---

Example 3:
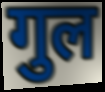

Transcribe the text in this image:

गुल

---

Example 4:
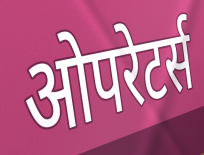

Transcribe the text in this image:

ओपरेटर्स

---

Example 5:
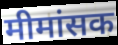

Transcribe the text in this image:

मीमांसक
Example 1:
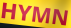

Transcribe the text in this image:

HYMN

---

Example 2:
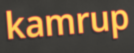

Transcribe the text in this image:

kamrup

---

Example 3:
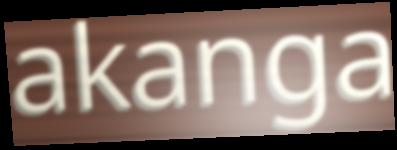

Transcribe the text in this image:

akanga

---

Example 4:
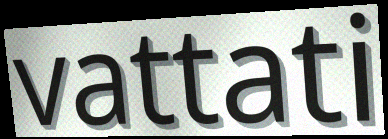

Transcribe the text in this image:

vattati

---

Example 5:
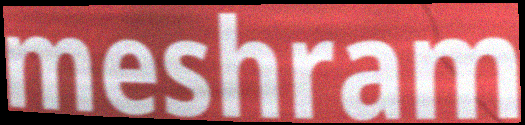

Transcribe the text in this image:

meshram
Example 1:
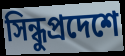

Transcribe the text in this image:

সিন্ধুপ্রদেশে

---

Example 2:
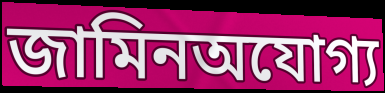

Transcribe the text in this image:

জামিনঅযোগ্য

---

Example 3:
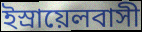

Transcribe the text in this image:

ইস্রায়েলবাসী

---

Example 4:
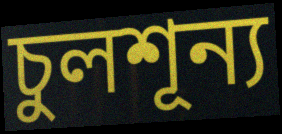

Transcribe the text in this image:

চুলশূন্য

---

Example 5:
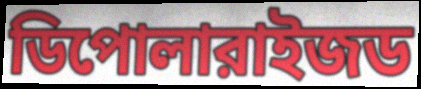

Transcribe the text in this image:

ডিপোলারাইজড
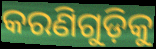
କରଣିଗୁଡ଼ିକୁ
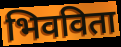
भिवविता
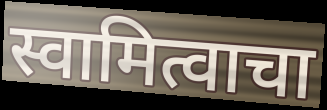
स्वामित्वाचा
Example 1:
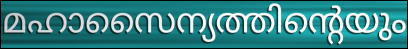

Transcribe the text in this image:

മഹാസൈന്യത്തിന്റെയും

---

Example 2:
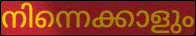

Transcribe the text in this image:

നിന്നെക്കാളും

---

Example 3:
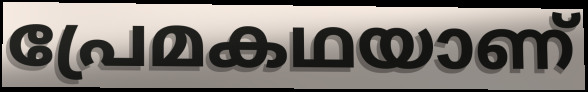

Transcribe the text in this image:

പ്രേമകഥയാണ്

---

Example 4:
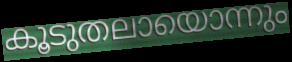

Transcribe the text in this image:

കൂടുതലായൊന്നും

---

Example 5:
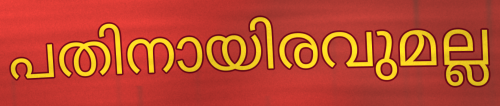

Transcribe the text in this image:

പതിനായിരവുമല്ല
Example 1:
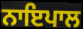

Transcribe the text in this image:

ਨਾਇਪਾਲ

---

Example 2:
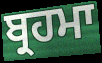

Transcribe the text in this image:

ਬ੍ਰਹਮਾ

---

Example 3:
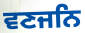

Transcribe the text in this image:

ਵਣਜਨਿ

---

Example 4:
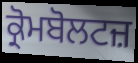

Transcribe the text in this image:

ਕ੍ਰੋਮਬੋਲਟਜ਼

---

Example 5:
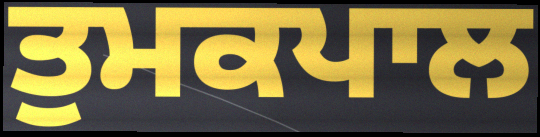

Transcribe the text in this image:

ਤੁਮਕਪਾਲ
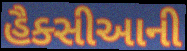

☆ ☆ ☆ ☆ ☆

- _Your objective_
The response is the full listing, copied exactly, with the pictures omitted.

- _Answer to this task_
---

Example 3:

Transcribe the text in this image:

गुल

---

Example 4:

Transcribe the text in this image:

ओपरेटर्स

---

Example 5:

Transcribe the text in this image:

मीमांसक
Example 1:

Transcribe the text in this image:

HYMN

---

Example 2:

Transcribe the text in this image:

kamrup

---

Example 3:

Transcribe the text in this image:

akanga

---

Example 4:

Transcribe the text in this image:

vattati

---

Example 5:

Transcribe the text in this image:

meshram
Example 1:

Transcribe the text in this image:

সিন্ধুপ্রদেশে

---

Example 2:

Transcribe the text in this image:

জামিনঅযোগ্য

---

Example 3:

Transcribe the text in this image:

ইস্রায়েলবাসী

---

Example 4:

Transcribe the text in this image:

চুলশূন্য

---

Example 5:

Transcribe the text in this image:

ডিপোলারাইজড
କରଣିଗୁଡ଼ିକୁ
भिवविता
स्वामित्वाचा
Example 1:

Transcribe the text in this image:

മഹാസൈന്യത്തിന്റെയും

---

Example 2:

Transcribe the text in this image:

നിന്നെക്കാളും

---

Example 3:

Transcribe the text in this image:

പ്രേമകഥയാണ്

---

Example 4:

Transcribe the text in this image:

കൂടുതലായൊന്നും

---

Example 5:

Transcribe the text in this image:

പതിനായിരവുമല്ല
Example 1:

Transcribe the text in this image:

ਨਾਇਪਾਲ

---

Example 2:

Transcribe the text in this image:

ਬ੍ਰਹਮਾ

---

Example 3:

Transcribe the text in this image:

ਵਣਜਨਿ

---

Example 4:

Transcribe the text in this image:

ਕ੍ਰੋਮਬੋਲਟਜ਼

---

Example 5:

Transcribe the text in this image:

ਤੁਮਕਪਾਲ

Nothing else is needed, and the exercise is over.